*WHAT YOU SHOULD DO:* Reproduce every line of the listing below verbatim, omitting the pictures.

*INFORMATION SHOWN:*
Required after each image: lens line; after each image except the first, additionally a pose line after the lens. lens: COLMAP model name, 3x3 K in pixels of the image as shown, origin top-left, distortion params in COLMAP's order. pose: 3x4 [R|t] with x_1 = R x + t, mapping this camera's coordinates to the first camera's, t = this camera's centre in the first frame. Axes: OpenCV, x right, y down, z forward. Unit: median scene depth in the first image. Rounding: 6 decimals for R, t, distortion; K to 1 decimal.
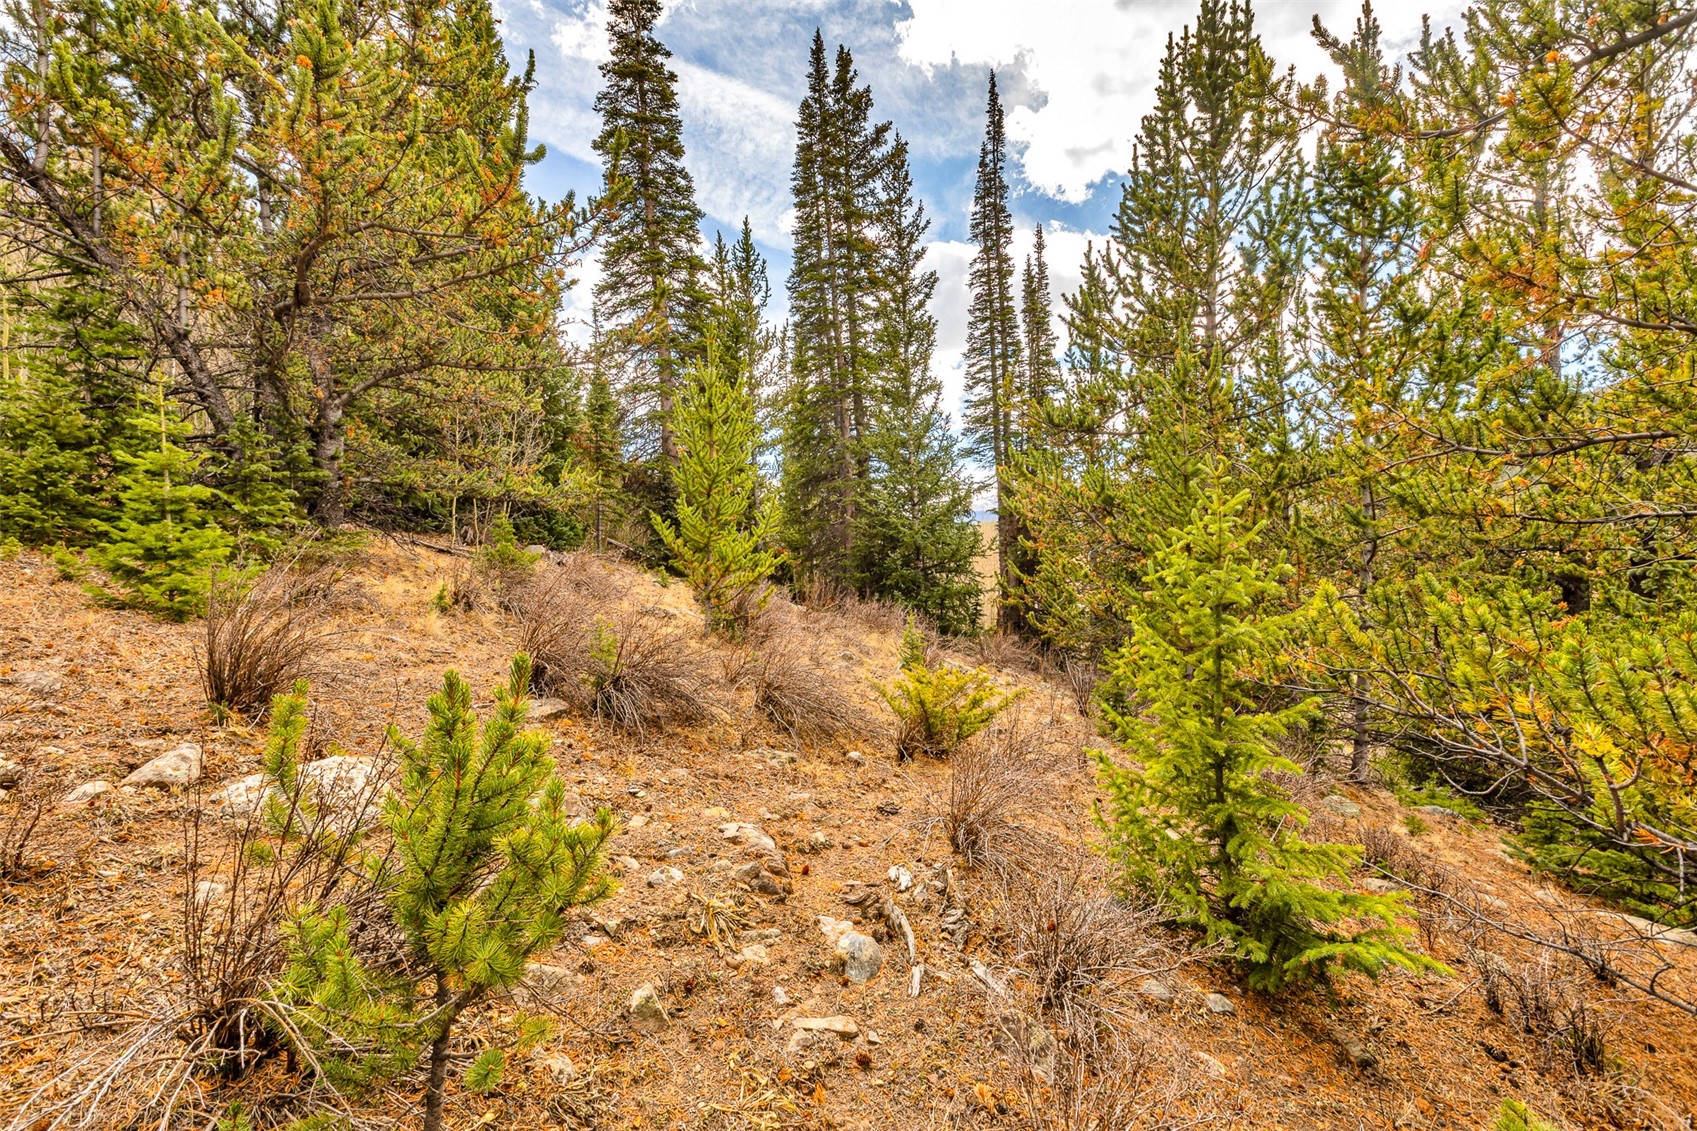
lens RADIAL K [[781.3, 0, 853.7], [0, 781.3, 593.4], [0, 0, 1]] dist [-0.000217, -0.000138]
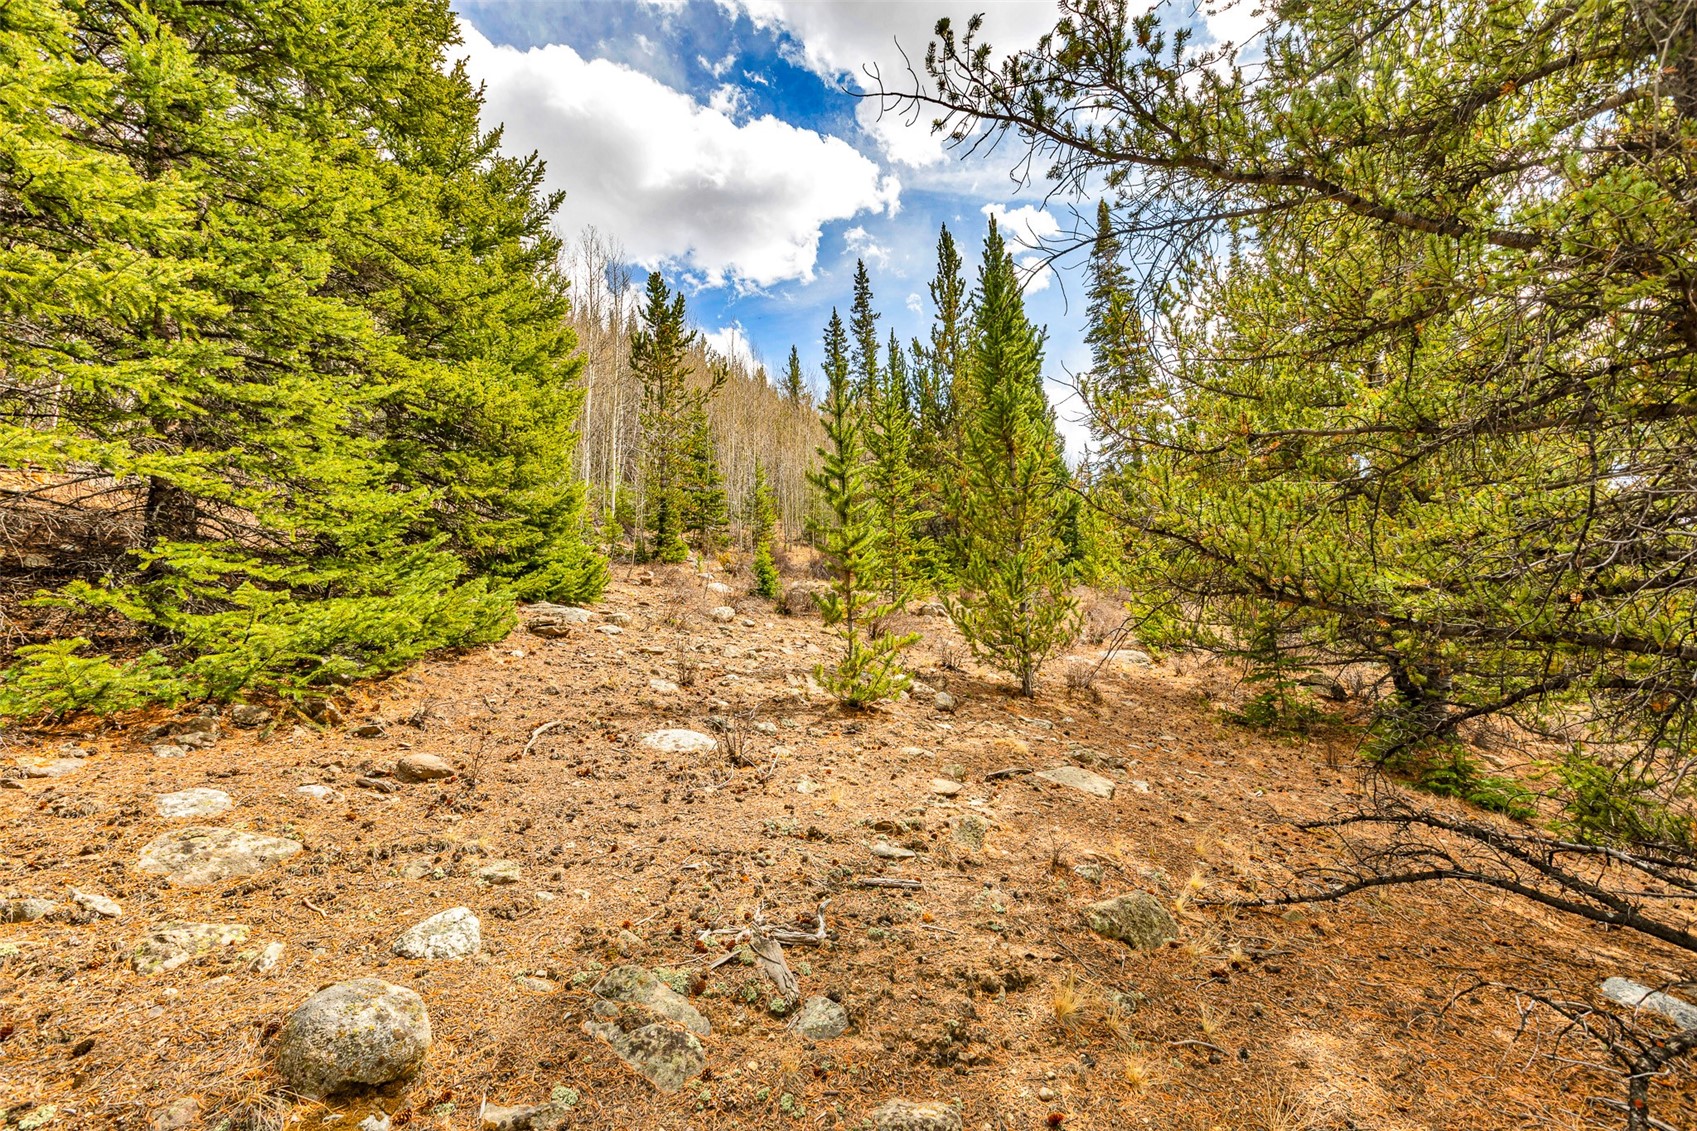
lens RADIAL K [[781.3, 0, 853.7], [0, 781.3, 593.4], [0, 0, 1]] dist [-0.000217, -0.000138]
pose [[0.758073, -0.066384, -0.648782, 0.316436], [0.024427, 0.996998, -0.073472, 0.068125], [0.651712, 0.039850, 0.757419, -0.526483]]
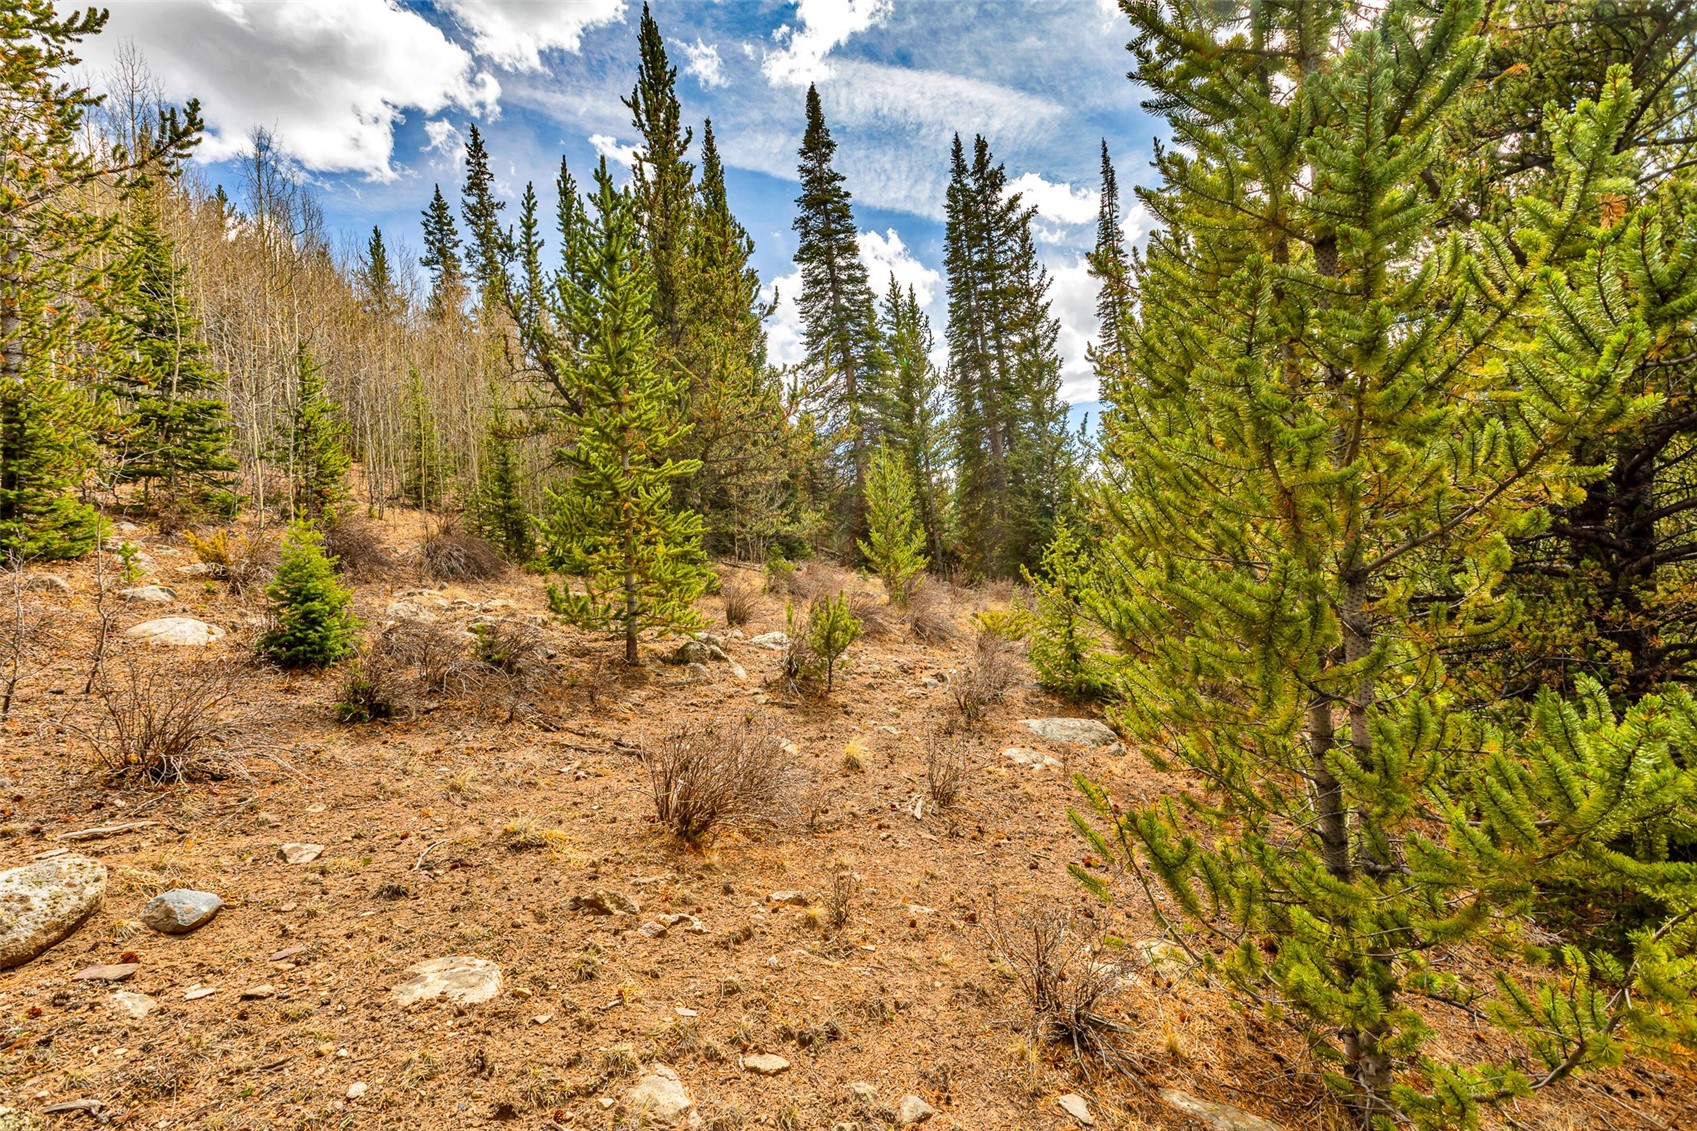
lens RADIAL K [[781.3, 0, 853.7], [0, 781.3, 593.4], [0, 0, 1]] dist [-0.000217, -0.000138]
pose [[0.966843, -0.058850, -0.248497, 0.063912], [0.060795, 0.998150, 0.000154, 0.007876], [0.248028, -0.015257, 0.968633, -0.274130]]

*ANSWER BOX:*
Required after each image: lens line; after each image except the first, additionally a pose line after the lens. lens: COLMAP model name, 3x3 K in pixels of the image as shown, origin top-left, distortion params in COLMAP's order. pose: 3x4 [R|t] with x_1 = R x + t, mapping this camera's coordinates to the first camera's, t = this camera's centre in the first frame. Axes: OpenCV, x right, y down, z forward. Unit: median scene depth in the first image. Rounding: 6 decimals for R, t, distortion; K to 1 decimal.
lens RADIAL K [[781.3, 0, 853.7], [0, 781.3, 593.4], [0, 0, 1]] dist [-0.000217, -0.000138]
lens RADIAL K [[781.3, 0, 853.7], [0, 781.3, 593.4], [0, 0, 1]] dist [-0.000217, -0.000138]
pose [[0.758073, -0.066384, -0.648782, 0.316436], [0.024427, 0.996998, -0.073472, 0.068125], [0.651712, 0.039850, 0.757419, -0.526483]]
lens RADIAL K [[781.3, 0, 853.7], [0, 781.3, 593.4], [0, 0, 1]] dist [-0.000217, -0.000138]
pose [[0.966843, -0.058850, -0.248497, 0.063912], [0.060795, 0.998150, 0.000154, 0.007876], [0.248028, -0.015257, 0.968633, -0.274130]]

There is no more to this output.